I hear it all the time: “I put my sports car away for the winter. It doesn’t do winter. It can’t. It’s rear-wheel drive.” I’ve even heard this from Mazda Miata drivers. To every one of them I say this: You’re wrong.
Full disclosure: Mazda flew me out to beautiful Crested Butte, Colorado, put me up in a fancy ski resort, fed me, took me up a ski slope in an uncovered sleigh when it was four degrees outside, and let me test its all-wheel-drive system in its latest crossovers. Mazda brought along MX-5 Miatas for fun as well.
There’s no shortage of love here at Motor Authority for the Mazda MX-5 Miata. Our editorial director Marty Padgett recently bought back his 1990 model. The redesigned Miata was on our short list for the 2016 Motor Authority Best Car To Buy award. And the rest of the team, like most enthusiasts, we love and respect Mazda’s little roadster.
I’ve long known that driving a Miata on the road or track is an absolute blast. Now I can tell you that driving a Miata on ice is as much fun if not more so.
The premise was simple: Put Bridgestone Blizzak LM60 winter tires on 2016 MX-5 Miatas and set journalists loose on an autocross course on snow and ice.
Sliding behind the wheel of the Miata I made a decision: I wasn’t going to put up the top despite it being 12 degrees. This was the right call.
Launching the car was tough, as the rear tires struggled to find traction as I pushed the throttle to the floor. I shifted into second gear and the powerband allowed me to keep it there for the remainder of the course.
The 2016 MX-5 Miata is so well balanced you are able to feel completely in control even while using throttle oversteer to power through an autocross course…even on ice.

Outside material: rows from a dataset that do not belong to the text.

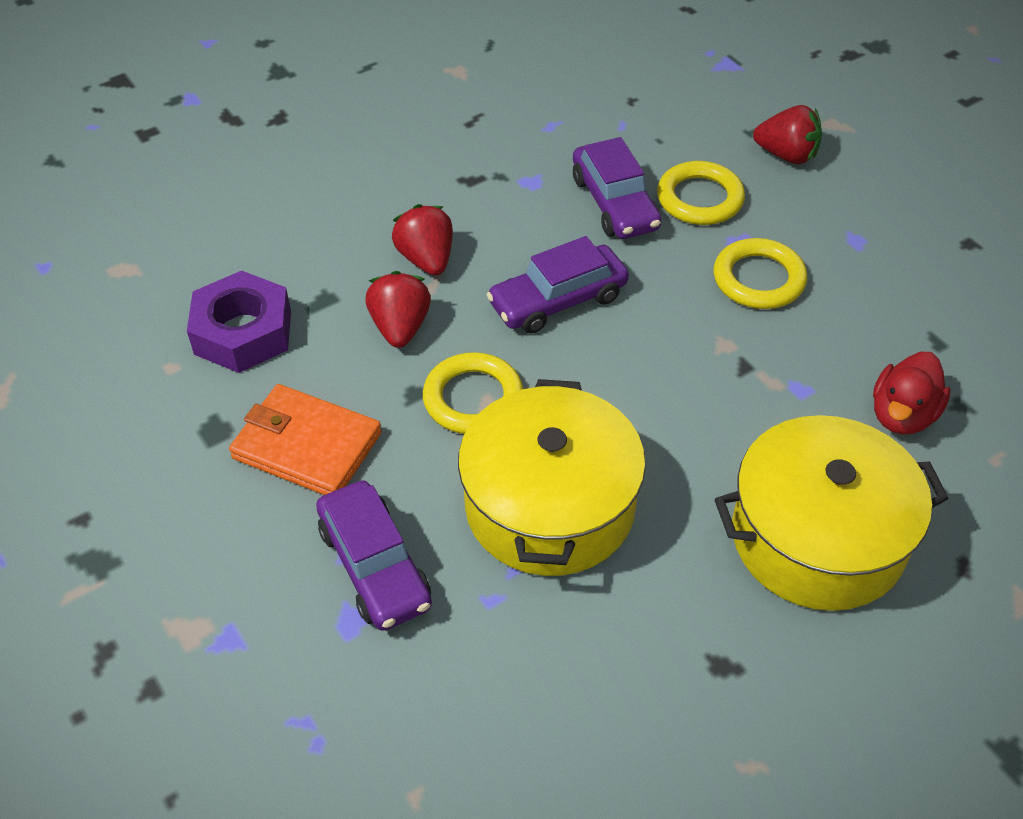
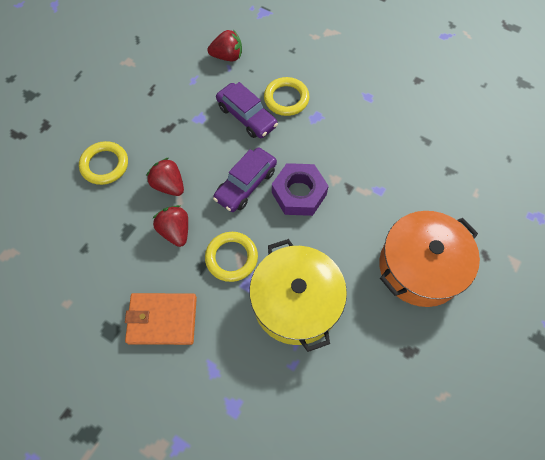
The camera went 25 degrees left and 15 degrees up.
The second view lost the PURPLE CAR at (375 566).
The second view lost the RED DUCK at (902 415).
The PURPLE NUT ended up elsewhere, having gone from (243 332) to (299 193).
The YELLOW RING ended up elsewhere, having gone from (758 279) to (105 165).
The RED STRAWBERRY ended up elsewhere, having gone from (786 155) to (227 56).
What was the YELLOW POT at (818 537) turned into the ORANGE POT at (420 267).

Through the slalom, around the carousel, and into a tight turn, I was able to keep the Miata in a controlled drift without ever touching the brakes. When the car did start to spin, I was able to control it by simply letting off the throttle or by riding it out, going for the spin, and pointing it back in the right direction.
Of course, despite being easy to control in winter conditions, there are downsides. Ground clearance can be an issue with the front clip. While it’s not the lowest sports car on the market, the Miata’s front clip has plastic trim that can become brittle in severely cold weather. When that trim comes in contact with something like an ice chunk, it can crack or break.
The take away from my romp in the snow? It reaffirmed that the 2016 MX-5 Miata is nimble, well balanced, and controllable, even in unforgiving or less than ideal conditions.
More importantly, even in the snow, the answer is absolutely always Miata.